Dizer o Direito

segunda-feira, 7 de agosto de 2017

Não se pode relativizar a coisa julgada se ação de investigação foi julgada procedente pelo fato de o investigado ter se recusado a fazer o DNA



Situação 1. Imagine a seguinte situação hipotética:
Em 1995, Daniel ajuizou uma ação de investigação de paternidade contra Honofre, seu suposto pai, tendo esta sido julgada improcedente.
Vale ressaltar que, na época, não foi realizado exame de DNA, que ainda era raro no Brasil.
A sentença transitou em julgado.

Daniel poderá ajuizar nova ação de investigação de paternidade contra Honofre, pedindo agora a realização do exame de DNA? É possível flexibilizar a coisa julgada material formada em investigação de paternidade julgada improcedente e na qual não foi feito exame de DNA?
SIM, é possível a flexibilização da coisa julgada material nas ações de investigação de paternidade, na situação em que o pedido foi julgado improcedente por falta de prova.
Esse é o entendimento consolidado na jurisprudência:
Deve ser relativizada a coisa julgada estabelecida em ações de investigação de paternidade em que não foi possível determinar-se a efetiva existência de vínculo genético a unir as partes, em decorrência da não realização do exame de DNA, meio de prova que pode fornecer segurança quase absoluta quanto à existência de tal vínculo.
STF. Plenário.

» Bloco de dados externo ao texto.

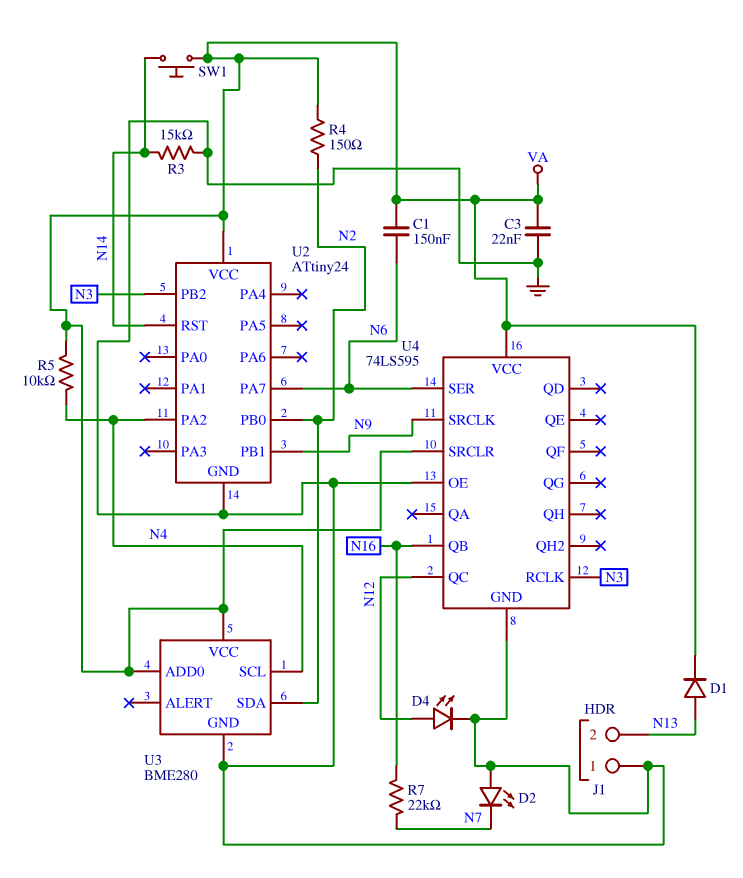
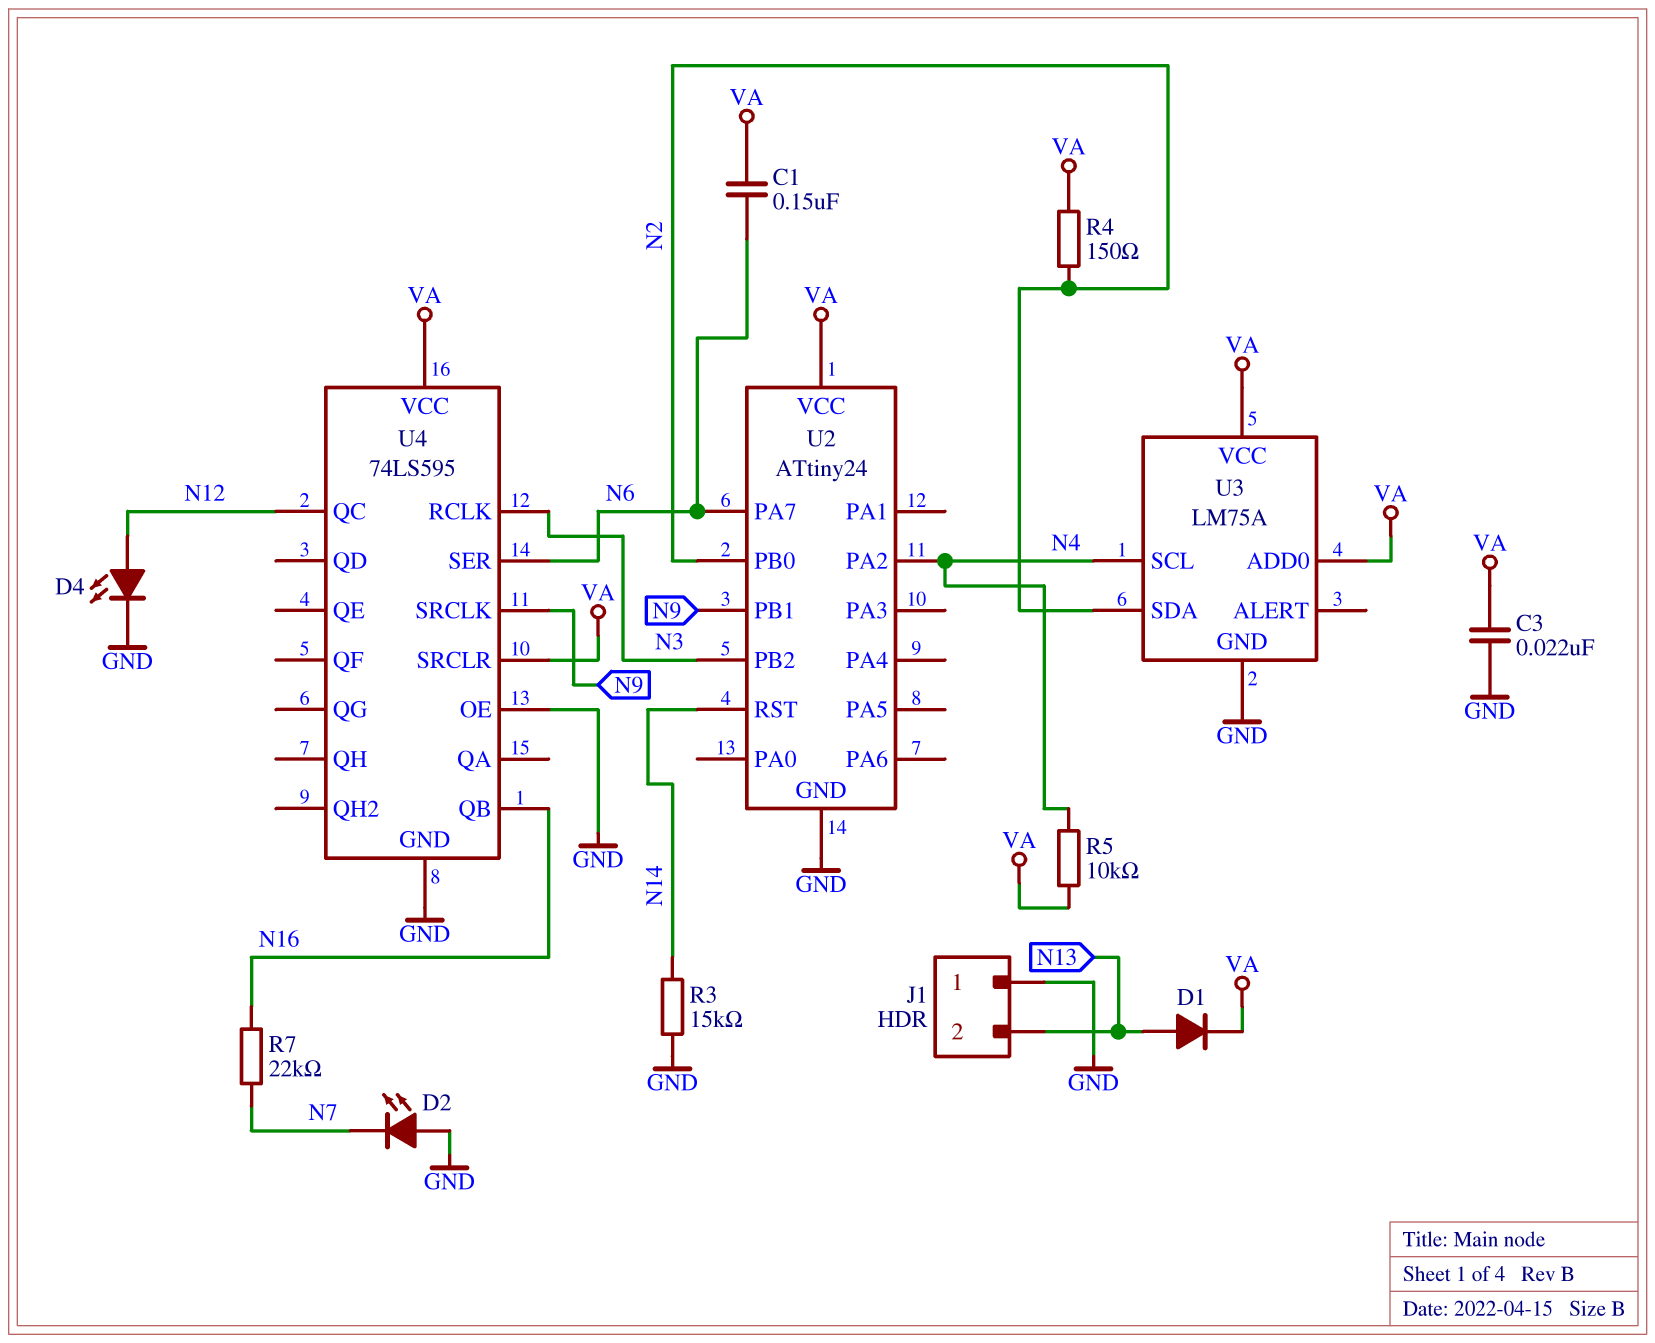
SW1: button (N14, VA) -> none
U3: BME280 -> LM75A

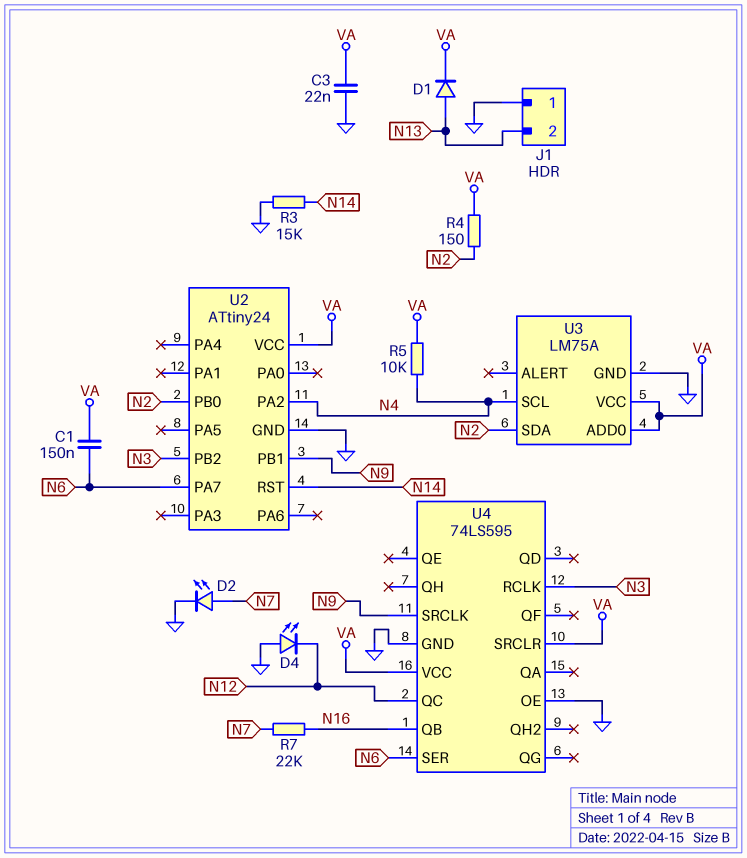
D2: LED (A GND, K N7) -> LED (A N7, K GND)
D4: LED (A N12, K GND) -> LED (A GND, K N12)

RE 363889, Rel. Min. Dias Toffoli, julgado em 02/06/2011 (repercussão geral).

Nas ações de investigação de paternidade, o STJ e STF admitem a relativização da coisa julgada quando, na demanda anterior, não foi possível a realização do exame de DNA, em observância ao princípio da verdade real.
STJ. 3ª Turma. AgInt no REsp 1417628/MG, Rel. Min. Marco Aurélio Bellizze, julgado em 28/03/2017.

Situação 2. Imaginemos agora a situação um pouco diferente:
Lucas ajuizou ação de investigação de paternidade contra João alegando que este seria seu pai.
O réu recusou-se a fazer o exame de DNA, razão pela qual o juiz julgou a demanda procedente e reconheceu que Lucas é filho de João, aplicando o raciocínio da Súmula 301-STJ:
Súmula 301-STJ: Em ação investigatória, a recusa do suposto pai a submeter-se ao exame de DNA induz presunção juris tantum de paternidade.

Depois que esta sentença transitou em julgado, João ingressou com ação negatória de paternidade contra Lucas pedindo a relativização da coisa julgada e a realização de exame de DNA.

Isso é possível? O juiz deverá acolher o pedido de João e realizar o exame de DNA?
NÃO. Esta ação deverá ser extinta sem resolução do mérito pela coisa julgada (art. 485, V, do CPC).
A possibilidade de relativização da coisa julgada nestes casos somente deve ser admitida quando o exame de DNA não foi realizado em virtude de circunstâncias alheias à vontade das partes.
A relativização não pode ser admitida quando a não realização da prova pericial (DNA) na ação investigatória anterior deveu-se, exclusivamente, à recusa de uma das partes em comparecer ao laboratório para a coleta de material biológico.
A parte que se recusou a fazer o DNA e que agora quer desconstituir a coisa julgada sob o argumento de que não foi realizado o referido exame e que este é essencial para a descoberta da verdade real demonstra comportamento contrário à boa-fé objetiva, incidindo naquilo que a doutrina denomina de venire contra
factum proprium (proibição de comportamento contraditório), sendo uma forma de abuso de direito.
Assim, como o autor negou-se a produzir a prova que traria certeza à controvérsia nos autos da ação de investigação de paternidade que transitou em julgado, não pode, agora, utilizar-se, maliciosamente, da ausência da referida prova como fundamento para a propositura de ação negatória de paternidade e, com isso, buscar ver alterada a decisão que lhe foi desfavorável, sob pena de incorrer em violação da boa-fé objetiva.

Em suma:
A relativização da coisa julgada estabelecida em ação de investigação de paternidade – em que não foi possível determinar-se a efetiva existência de vínculo genético a unir as partes – não se aplica às hipóteses em que o reconhecimento do vínculo se deu, exclusivamente, pela recusa do investigado ou seus herdeiros em comparecer ao laboratório para a coleta do material biológico.
STJ. 3ª Turma. REsp 1.562.239/MS, Rel. Min. Paulo de Tarso Sanseverino, julgado em 09/05/2017 (Info 604).